A Biblical literalist chronology is a tabulation or reckoning of dates applied to events in the Bible according to the hermeneutical method of Biblical literalism. The method depends upon an exhaustive knowledge of the numbers of years explicitly stated in the Scriptures, comparison to known dates of specific events, and calculation. Such chronologies have given rise to substantial controversy. Their derivation presents several methodological challenges. Absolute consensus regarding the results has not yet emerged, as various tabulations have not yielded identical or harmonized results.

A Biblical literalist chronology is a tabulation or reckoning of dates applied to events in the Bible according to the hermeneutical method of Biblical literalism.

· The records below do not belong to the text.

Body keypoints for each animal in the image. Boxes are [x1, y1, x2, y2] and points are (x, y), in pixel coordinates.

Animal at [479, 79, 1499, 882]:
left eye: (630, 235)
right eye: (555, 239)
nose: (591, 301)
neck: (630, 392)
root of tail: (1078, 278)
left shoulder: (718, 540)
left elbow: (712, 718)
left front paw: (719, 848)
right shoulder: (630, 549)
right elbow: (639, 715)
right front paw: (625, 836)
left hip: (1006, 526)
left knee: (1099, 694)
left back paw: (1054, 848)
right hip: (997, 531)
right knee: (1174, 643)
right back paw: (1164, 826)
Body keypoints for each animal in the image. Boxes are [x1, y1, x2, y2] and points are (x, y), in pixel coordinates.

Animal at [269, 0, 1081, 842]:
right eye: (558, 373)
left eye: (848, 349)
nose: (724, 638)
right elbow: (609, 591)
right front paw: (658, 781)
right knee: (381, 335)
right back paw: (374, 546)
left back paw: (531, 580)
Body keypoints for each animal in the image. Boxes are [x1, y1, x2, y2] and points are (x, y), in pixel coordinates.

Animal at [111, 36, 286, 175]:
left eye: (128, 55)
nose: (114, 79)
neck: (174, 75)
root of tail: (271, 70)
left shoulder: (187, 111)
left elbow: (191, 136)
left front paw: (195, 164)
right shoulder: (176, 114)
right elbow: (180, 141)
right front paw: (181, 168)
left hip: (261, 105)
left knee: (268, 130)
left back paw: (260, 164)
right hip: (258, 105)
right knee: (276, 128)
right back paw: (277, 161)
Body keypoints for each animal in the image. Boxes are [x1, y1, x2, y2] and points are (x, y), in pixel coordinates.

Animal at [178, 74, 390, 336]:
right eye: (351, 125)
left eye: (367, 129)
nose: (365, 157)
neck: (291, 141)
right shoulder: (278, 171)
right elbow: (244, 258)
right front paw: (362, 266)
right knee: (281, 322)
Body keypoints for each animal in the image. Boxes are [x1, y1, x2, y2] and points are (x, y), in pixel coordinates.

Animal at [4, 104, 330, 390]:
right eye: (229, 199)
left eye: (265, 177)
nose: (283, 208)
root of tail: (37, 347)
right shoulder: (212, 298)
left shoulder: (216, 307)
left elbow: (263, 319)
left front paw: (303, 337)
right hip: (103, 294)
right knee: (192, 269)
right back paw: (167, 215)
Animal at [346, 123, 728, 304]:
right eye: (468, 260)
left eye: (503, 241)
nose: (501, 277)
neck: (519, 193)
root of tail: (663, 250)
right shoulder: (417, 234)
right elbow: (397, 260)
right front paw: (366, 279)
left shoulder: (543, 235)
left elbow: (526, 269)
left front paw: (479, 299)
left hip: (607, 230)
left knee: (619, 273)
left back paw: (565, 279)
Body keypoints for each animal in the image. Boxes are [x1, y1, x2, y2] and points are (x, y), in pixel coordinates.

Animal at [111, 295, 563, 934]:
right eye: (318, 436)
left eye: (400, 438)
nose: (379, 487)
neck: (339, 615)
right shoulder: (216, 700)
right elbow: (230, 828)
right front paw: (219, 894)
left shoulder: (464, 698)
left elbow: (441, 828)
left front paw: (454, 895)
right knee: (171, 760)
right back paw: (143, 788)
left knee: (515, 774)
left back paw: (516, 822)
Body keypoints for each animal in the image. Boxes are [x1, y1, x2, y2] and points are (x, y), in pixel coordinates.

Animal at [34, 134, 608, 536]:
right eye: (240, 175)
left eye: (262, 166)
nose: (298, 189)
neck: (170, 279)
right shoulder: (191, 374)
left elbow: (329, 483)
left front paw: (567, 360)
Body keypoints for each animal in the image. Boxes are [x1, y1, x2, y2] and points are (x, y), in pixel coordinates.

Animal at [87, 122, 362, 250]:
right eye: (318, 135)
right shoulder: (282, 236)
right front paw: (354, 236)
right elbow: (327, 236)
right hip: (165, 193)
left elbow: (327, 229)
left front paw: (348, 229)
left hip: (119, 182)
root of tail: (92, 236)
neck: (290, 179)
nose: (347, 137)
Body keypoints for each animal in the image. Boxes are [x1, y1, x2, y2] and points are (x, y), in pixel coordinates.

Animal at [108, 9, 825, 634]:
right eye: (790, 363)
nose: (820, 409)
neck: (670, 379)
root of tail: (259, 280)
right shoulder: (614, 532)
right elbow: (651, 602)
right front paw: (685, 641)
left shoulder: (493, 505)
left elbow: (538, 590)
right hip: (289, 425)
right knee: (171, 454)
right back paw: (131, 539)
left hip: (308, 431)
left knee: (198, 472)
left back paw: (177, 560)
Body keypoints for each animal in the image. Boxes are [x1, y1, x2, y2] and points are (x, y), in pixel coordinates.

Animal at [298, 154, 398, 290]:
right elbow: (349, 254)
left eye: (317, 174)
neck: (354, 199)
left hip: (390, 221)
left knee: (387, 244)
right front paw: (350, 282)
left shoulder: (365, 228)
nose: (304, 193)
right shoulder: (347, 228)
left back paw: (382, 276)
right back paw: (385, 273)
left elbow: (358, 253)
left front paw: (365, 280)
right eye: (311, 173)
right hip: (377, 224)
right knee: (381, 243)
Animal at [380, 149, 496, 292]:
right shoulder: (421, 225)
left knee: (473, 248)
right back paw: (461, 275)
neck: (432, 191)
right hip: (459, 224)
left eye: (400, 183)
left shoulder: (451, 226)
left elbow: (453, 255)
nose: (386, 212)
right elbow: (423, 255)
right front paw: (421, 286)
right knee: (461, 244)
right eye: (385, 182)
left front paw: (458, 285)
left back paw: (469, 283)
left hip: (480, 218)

This method has been in use since the time of Jose ben Halafta ("Seder Olam Rabbah" 2nd century CE). Succeeding centuries saw its application by Jerome ("Chronicon" c. 380 CE), Bede ("De temporibus" 703 CE, "De temporum ratione" 725 CE), Scaliger ("Thesaurus temporum" 1606), Kepler ("Rudolphine Tables" 1627), John Lightfoot (chronology published 1642–1644), James Ussher ("Annales veteris testamenti, a prima mundi origine deducti" 1650), and Martin Anstey ("The Romance of Bible Chronology" 1913).

Some 20th–21st century commentators have noted what they consider a disturbing trend in application of the method since 1878. Modern Biblical literalism has been seen by some observers, such as Karen Armstrong, as largely the product of 19th- and 20th-century Protestant theology, though its roots are considered by others to go further back, at least to 17th- and 18th-century Bible commentaries by Laurence Tomson (Geneva Bible 1560, 1599), Matthew Henry 1708-1710, John Gill 1746-63, John Wesley 1754-65, followed by Adam Clarke 1831, Albert Barnes 1834, R. A. Torrey 1880, David Brown 1882, Marvin R. Vincent 1886, and B. W. Johnson 1891. The 1878 Niagara Bible Conference statement of faith established as the first of its Fourteen Points, "The verbal, inspiration of the Scriptures in the original manuscripts". The 1978 Chicago Statement on Biblical Inerrancy in "A Short Statement" established as its fourth point: "Being wholly and verbally God-given, Scripture is without error or fault in all its teaching."